In contrast, US tech groups such as OpenAI, Google and Anthropic have instead focused on maintaining full control of their most advanced technology, profiting from it through customer subscriptions or enterprise deals.
Microsoft’s research, which is based on usage data from the tech group’s products, estimated the Chinese group has an 18 per cent share of the AI market in Ethiopia and 17 per cent in Zimbabwe.
Smith said African countries would need broader investment from “international development banks” or “lending facilities” in order to build data centres and subsidise electricity costs. “If we rely on private capital flows alone, I don’t think that will be sufficient to compete with a competitor that is subsidised to the degree that Chinese companies often are, especially in those parts of the world,” he said.
However, Bright Simons, vice-president at the IMANI think-tank in Ghana and an expert on AI, said there was no “scientifically rigorous way” to determine whether DeepSeek was forging ahead in Africa, but that open-source Chinese AI systems offered cheap alternatives.
“Africans can’t afford very expensive solutions apart from open source, so you have to go to [Meta’s] Llama or Chinese options,” he said.
They were also using homegrown small language models, such as Masakhane, a pan-African model, and the South African InkubaLM, he said.

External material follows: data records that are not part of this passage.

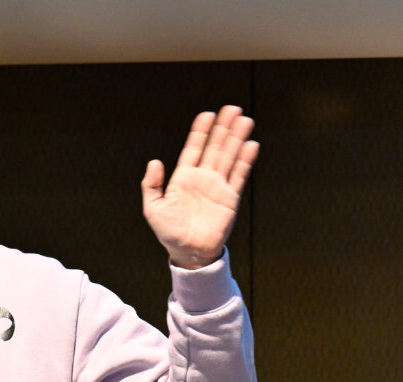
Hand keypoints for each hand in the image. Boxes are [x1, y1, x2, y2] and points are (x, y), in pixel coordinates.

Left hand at [141, 105, 258, 268]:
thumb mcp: (153, 208)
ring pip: (229, 156)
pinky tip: (250, 145)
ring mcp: (217, 187)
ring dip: (237, 139)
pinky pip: (238, 176)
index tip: (206, 114)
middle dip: (223, 128)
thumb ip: (151, 185)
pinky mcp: (229, 198)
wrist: (188, 253)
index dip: (200, 131)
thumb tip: (154, 161)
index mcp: (183, 178)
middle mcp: (202, 179)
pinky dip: (245, 161)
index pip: (194, 148)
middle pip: (215, 147)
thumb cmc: (169, 232)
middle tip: (231, 108)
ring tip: (244, 120)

Microsoft’s research also found that in countries where US technology products are limited or restricted, DeepSeek had gained a considerable lead, with a 56 per cent market share in Belarus, 49 per cent in Cuba and 43 per cent in Russia. (…)
Microsoft’s research showed that AI adoption is currently concentrated in developed countries, with nearly a quarter of the global north using AI in the fourth quarter of 2025, compared to 14 per cent of the global south, and 16 per cent globally. (…)
“What we do have is, as American companies, a stronger reputation for trust. We have access to better chips than the Chinese companies do . . . [but] you always have to compete on price,” he added. (…)
Not just a question of price and “subsidies” Mr. Smith. Open source is clearly winning. In this chart OpenAi is the only closed LLM.